# What is required:
Every line of the records that contains "zijn" should be tallied, and only the resulting number returned.
*** Opening Data provided ***
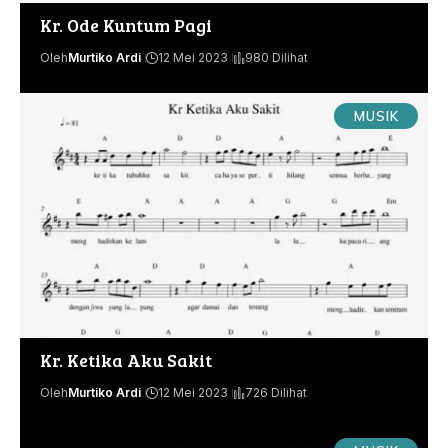
Kr. Ode Kuntum Pagi
Oleh
Murtiko Ardi
12 Mei 2023
980 Dilihat
MUSIK
Kr. Ketika Aku Sakit
Oleh
Murtiko Ardi
12 Mei 2023
726 Dilihat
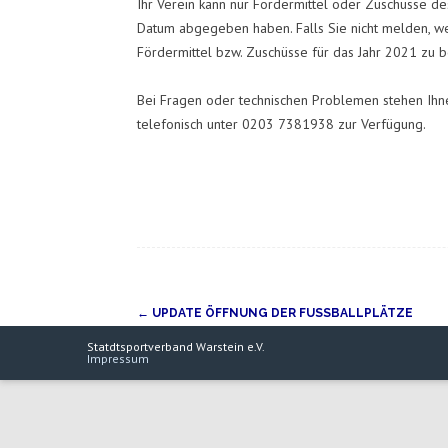
Ihr Verein kann nur Fördermittel oder Zuschüsse 
Datum abgegeben haben. Falls Sie nicht melden, we
Fördermittel bzw. Zuschüsse für das Jahr 2021 zu 
Bei Fragen oder technischen Problemen stehen Ihn
telefonisch unter 0203 7381938 zur Verfügung.
Navigation
←
UPDATE ÖFFNUNG DER FUSSBALLPLÄTZE
(Beiträge)
Statdtsportverband Warstein e.V.
Impressum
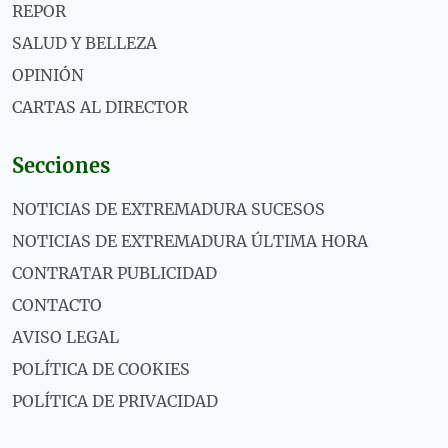
REPOR
SALUD Y BELLEZA
OPINIÓN
CARTAS AL DIRECTOR
Secciones
NOTICIAS DE EXTREMADURA SUCESOS
NOTICIAS DE EXTREMADURA ÚLTIMA HORA
CONTRATAR PUBLICIDAD
CONTACTO
AVISO LEGAL
POLÍTICA DE COOKIES
POLÍTICA DE PRIVACIDAD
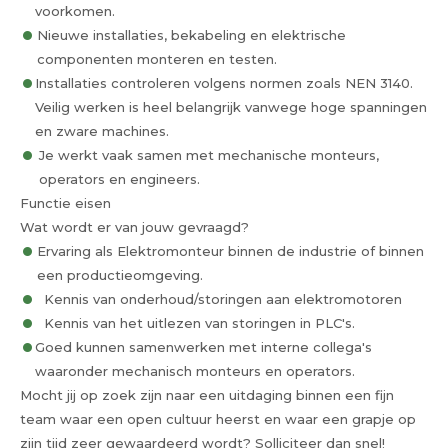
voorkomen.
Nieuwe installaties, bekabeling en elektrische
componenten monteren en testen.
Installaties controleren volgens normen zoals NEN 3140.
Veilig werken is heel belangrijk vanwege hoge spanningen
en zware machines.
Je werkt vaak samen met mechanische monteurs,
operators en engineers.
Functie eisen
Wat wordt er van jouw gevraagd?
Ervaring als Elektromonteur binnen de industrie of binnen
een productieomgeving.
Kennis van onderhoud/storingen aan elektromotoren
Kennis van het uitlezen van storingen in PLC's.
Goed kunnen samenwerken met interne collega's
waaronder mechanisch monteurs en operators.
Mocht jij op zoek zijn naar een uitdaging binnen een fijn
team waar een open cultuur heerst en waar een grapje op
zijn tijd zeer gewaardeerd wordt? Solliciteer dan snel!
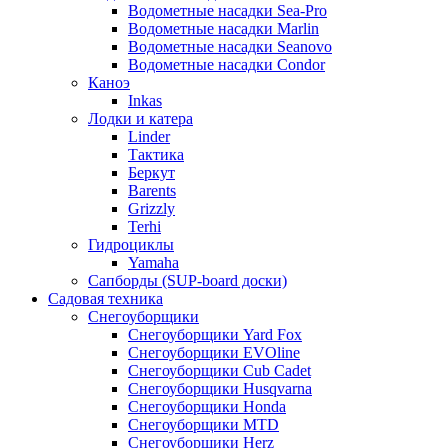
Водометные насадки Sea-Pro
Водометные насадки Marlin
Водометные насадки Seanovo
Водометные насадки Condor
Каноэ
Inkas
Лодки и катера
Linder
Тактика
Беркут
Barents
Grizzly
Terhi
Гидроциклы
Yamaha
Сапборды (SUP-board доски)
Садовая техника
Снегоуборщики
Снегоуборщики Yard Fox
Снегоуборщики EVOline
Снегоуборщики Cub Cadet
Снегоуборщики Husqvarna
Снегоуборщики Honda
Снегоуборщики MTD
Снегоуборщики Herz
*** Closing Data provided ***
# Answer to the problem:
2